#### TASKS FOR THIS EXERCISE:
(a) Decide whether each statement below agrees with the article on the Fatah-Hamas reconciliation, answering yes or no and quoting the words of the article that settle it. (i) Martin Indyk is the U.S. special envoy to the Mideast. (ii) The meeting between Abbas and Indyk lasted two hours. (iii) Israel's diplomatic-security cabinet voted to suspend talks with the PA.
(b) According to the article on the Fatah-Hamas reconciliation, what conditions would a unity government have to accept?
(c) Retype the article on the Fatah-Hamas reconciliation from "Palestinian leader Mahmoud" up to and including "Mideast Martin Indyk.".

#### TEXT FOR ANALYSIS:
.....

Palestinian leader Mahmoud Abbas (L) and Palestinian chief negotiator Saeb Erekat in Amman, January 26, 2012.Credit: AFP
Jack Khoury

The Palestinian Authority mounted a campaign Thursday in defense of its reconciliation with Hamas, with PA President Mahmoud Abbas defending the move in a meeting with U.S. special envoy to the Mideast Martin Indyk.

Amid Israeli protests against the move, Kerry spoke with Abbas on Thursday and expressed his "disappointment" with the timing of the deal he reached with the Hamas. Spokeswoman Psaki stated that Kerry made it clear to Abbas that any unity government that comes out from the deal would have to accept the Quartet's condition: Recognition of Israel, repudiation of violence and the honoring of past agreements.

Palestinian sources said Abbas reiterated to Indyk in their meeting that the unity pact with Hamas did not contradict in any way his commitment to the peace process with Israel.

The three-hour meeting took place as Israel's diplomatic-security cabinet voted to suspend talks with the PA and take punitive economic measures against it in response to Wednesday's Fatah-Hamas reconciliation.

.....

#### STUDY MATERIAL:
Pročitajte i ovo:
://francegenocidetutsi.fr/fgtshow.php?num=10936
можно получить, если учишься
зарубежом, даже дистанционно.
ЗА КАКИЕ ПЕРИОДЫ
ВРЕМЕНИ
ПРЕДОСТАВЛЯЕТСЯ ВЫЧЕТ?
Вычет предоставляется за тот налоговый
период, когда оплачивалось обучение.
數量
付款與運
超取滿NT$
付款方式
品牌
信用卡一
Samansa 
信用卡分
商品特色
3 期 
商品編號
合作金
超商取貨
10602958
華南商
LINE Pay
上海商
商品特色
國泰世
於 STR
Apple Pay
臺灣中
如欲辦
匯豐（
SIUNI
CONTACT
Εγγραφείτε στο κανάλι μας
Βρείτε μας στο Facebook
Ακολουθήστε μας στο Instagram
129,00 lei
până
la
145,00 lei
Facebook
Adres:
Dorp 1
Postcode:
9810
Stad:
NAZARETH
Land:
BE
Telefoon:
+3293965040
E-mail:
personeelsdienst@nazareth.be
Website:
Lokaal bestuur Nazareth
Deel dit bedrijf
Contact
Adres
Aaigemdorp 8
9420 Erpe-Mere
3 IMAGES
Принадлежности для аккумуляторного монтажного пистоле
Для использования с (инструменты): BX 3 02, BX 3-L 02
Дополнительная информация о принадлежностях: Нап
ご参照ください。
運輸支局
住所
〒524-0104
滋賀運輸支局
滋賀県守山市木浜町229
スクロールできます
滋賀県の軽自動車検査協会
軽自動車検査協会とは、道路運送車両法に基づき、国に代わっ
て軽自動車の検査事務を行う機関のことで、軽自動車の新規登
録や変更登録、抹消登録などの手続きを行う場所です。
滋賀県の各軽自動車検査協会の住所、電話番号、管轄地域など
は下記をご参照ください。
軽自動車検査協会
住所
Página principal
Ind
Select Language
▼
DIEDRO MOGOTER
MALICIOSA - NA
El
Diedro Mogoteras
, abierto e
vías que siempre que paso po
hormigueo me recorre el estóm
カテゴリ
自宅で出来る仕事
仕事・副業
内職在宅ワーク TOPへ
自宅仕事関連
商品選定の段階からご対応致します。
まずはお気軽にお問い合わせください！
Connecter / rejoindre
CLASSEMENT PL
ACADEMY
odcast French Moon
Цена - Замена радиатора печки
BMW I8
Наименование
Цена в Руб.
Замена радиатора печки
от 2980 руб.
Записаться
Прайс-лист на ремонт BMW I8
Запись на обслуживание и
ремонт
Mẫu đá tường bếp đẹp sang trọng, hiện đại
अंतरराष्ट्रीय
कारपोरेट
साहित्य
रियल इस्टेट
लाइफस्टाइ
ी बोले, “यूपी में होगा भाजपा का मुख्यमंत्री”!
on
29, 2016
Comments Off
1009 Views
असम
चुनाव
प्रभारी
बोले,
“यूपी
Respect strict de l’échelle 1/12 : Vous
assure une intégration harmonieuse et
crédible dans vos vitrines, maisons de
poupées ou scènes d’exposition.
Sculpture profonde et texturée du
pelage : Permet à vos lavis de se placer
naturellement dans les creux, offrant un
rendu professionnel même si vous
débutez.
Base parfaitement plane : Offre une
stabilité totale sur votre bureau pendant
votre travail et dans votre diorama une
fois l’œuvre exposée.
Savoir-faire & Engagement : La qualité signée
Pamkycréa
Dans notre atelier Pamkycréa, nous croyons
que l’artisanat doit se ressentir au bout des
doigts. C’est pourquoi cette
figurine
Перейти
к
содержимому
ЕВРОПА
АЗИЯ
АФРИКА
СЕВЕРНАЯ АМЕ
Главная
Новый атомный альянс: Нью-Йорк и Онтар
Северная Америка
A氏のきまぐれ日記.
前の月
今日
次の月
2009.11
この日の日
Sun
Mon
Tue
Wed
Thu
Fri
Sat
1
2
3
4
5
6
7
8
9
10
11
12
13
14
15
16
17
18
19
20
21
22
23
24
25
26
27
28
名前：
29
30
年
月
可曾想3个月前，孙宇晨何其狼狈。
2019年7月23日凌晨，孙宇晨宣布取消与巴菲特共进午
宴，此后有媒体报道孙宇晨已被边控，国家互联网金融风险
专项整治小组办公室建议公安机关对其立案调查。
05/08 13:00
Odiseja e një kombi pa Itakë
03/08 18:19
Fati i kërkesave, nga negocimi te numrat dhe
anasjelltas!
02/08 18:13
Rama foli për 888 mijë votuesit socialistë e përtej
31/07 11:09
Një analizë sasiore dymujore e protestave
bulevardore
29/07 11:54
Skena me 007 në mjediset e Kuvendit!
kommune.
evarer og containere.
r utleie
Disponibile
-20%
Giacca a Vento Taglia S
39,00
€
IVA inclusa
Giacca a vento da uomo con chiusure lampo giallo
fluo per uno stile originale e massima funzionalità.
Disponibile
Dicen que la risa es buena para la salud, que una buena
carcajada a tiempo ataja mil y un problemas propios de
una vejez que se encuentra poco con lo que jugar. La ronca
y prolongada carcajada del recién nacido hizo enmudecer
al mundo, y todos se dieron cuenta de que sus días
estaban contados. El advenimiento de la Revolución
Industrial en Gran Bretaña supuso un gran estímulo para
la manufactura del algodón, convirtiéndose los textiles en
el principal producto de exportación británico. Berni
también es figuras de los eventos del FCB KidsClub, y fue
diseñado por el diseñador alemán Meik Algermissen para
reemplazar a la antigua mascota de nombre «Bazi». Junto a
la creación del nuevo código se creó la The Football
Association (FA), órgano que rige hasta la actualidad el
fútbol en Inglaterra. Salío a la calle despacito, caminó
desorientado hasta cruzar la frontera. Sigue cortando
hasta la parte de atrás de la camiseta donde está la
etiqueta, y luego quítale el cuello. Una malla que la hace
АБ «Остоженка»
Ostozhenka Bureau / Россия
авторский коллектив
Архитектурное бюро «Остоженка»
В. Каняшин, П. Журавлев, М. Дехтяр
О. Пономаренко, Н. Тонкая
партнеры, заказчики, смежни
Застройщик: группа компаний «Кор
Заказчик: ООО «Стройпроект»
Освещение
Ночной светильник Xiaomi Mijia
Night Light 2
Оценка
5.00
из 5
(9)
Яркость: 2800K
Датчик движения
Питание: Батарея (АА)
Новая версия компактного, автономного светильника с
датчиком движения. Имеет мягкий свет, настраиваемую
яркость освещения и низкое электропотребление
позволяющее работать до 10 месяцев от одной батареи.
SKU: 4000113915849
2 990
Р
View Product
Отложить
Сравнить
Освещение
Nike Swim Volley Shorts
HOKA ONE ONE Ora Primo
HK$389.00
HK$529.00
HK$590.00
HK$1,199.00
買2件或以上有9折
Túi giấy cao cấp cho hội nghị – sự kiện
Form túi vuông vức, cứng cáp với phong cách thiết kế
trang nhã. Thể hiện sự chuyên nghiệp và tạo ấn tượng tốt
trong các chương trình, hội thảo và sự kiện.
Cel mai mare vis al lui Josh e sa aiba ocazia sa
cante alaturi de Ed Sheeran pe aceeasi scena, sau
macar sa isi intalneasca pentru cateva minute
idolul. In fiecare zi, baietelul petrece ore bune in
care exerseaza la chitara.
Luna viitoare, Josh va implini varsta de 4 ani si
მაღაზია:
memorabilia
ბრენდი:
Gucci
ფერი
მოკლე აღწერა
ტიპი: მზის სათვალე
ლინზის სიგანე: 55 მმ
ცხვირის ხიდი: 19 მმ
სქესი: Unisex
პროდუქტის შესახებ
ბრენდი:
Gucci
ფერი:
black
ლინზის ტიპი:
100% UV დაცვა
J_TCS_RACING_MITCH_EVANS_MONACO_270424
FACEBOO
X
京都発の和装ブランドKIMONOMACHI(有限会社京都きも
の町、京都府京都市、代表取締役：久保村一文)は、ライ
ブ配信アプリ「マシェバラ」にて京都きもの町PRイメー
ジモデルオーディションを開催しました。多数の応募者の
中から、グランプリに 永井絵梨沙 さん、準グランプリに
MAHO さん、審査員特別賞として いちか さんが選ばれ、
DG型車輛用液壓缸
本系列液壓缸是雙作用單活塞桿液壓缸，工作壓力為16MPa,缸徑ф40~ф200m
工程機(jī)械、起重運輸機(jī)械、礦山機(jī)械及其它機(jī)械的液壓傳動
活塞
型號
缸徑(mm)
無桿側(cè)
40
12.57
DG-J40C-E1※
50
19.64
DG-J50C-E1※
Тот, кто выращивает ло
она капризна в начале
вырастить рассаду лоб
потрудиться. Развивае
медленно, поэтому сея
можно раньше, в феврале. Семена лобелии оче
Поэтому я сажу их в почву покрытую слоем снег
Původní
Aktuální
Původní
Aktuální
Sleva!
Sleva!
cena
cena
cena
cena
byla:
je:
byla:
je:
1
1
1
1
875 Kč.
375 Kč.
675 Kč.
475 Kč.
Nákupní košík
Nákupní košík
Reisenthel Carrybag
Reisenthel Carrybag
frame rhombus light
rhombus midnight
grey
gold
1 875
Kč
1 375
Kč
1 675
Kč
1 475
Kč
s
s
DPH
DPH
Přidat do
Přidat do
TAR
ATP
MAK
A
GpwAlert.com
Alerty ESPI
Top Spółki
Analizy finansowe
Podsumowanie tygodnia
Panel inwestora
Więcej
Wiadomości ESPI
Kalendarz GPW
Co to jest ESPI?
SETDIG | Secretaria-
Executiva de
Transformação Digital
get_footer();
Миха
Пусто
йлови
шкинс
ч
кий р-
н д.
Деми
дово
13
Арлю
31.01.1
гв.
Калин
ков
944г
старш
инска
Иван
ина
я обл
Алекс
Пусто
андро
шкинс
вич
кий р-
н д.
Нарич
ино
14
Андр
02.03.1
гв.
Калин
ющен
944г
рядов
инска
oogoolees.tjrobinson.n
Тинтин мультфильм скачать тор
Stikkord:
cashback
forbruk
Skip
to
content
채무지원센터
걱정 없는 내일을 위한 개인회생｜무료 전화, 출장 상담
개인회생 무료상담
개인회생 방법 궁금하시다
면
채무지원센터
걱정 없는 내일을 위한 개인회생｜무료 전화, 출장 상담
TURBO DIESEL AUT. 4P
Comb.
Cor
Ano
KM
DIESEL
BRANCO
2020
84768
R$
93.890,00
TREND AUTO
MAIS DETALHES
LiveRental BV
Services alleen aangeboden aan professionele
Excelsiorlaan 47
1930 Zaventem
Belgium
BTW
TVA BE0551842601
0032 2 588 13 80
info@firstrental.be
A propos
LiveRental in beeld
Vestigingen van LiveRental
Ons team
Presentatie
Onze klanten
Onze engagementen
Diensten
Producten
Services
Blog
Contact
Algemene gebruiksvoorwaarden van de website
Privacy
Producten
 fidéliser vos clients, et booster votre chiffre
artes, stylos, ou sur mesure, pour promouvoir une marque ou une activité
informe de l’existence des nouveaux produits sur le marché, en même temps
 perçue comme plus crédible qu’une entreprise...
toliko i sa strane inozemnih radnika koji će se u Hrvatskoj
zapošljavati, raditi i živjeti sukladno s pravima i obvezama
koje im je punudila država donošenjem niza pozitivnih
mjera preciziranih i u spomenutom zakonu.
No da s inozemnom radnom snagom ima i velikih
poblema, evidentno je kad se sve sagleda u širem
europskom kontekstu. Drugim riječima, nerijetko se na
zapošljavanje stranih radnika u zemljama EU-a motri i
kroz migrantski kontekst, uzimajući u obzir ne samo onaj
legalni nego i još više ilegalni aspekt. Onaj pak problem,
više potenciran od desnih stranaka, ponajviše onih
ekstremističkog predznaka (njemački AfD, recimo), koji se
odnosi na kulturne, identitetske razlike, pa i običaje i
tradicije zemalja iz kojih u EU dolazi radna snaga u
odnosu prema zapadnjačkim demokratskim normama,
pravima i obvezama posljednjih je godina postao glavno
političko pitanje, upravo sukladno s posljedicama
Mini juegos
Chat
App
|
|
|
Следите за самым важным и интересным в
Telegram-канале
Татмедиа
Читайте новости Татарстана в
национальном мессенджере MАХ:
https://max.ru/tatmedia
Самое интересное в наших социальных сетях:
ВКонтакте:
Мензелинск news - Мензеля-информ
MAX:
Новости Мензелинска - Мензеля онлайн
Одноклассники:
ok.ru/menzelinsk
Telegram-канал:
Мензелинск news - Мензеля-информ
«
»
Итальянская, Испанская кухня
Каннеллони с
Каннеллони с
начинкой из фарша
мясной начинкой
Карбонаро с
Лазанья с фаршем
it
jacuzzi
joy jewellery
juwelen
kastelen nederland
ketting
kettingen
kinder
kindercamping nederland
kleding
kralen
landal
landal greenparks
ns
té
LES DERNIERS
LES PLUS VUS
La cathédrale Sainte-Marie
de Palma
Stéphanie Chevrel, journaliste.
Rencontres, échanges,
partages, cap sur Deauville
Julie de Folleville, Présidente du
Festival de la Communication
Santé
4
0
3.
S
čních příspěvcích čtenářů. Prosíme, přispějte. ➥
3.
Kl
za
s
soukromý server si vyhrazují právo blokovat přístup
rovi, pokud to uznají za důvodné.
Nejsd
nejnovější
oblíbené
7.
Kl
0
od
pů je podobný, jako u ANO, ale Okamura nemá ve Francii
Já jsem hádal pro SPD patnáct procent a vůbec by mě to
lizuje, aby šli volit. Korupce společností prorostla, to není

.....

#### SOLUTIONS BY TASK:
(a)
(i) Yes: "U.S. special envoy to the Mideast Martin Indyk"
(ii) No: "The three-hour meeting"
(iii) Yes: "voted to suspend talks with the PA"

(b) Recognition of Israel, repudiation of violence and the honoring of past agreements.

(c)
Palestinian leader Mahmoud Abbas (L) and Palestinian chief negotiator Saeb Erekat in Amman, January 26, 2012.Credit: AFP
Jack Khoury

The Palestinian Authority mounted a campaign Thursday in defense of its reconciliation with Hamas, with PA President Mahmoud Abbas defending the move in a meeting with U.S. special envoy to the Mideast Martin Indyk.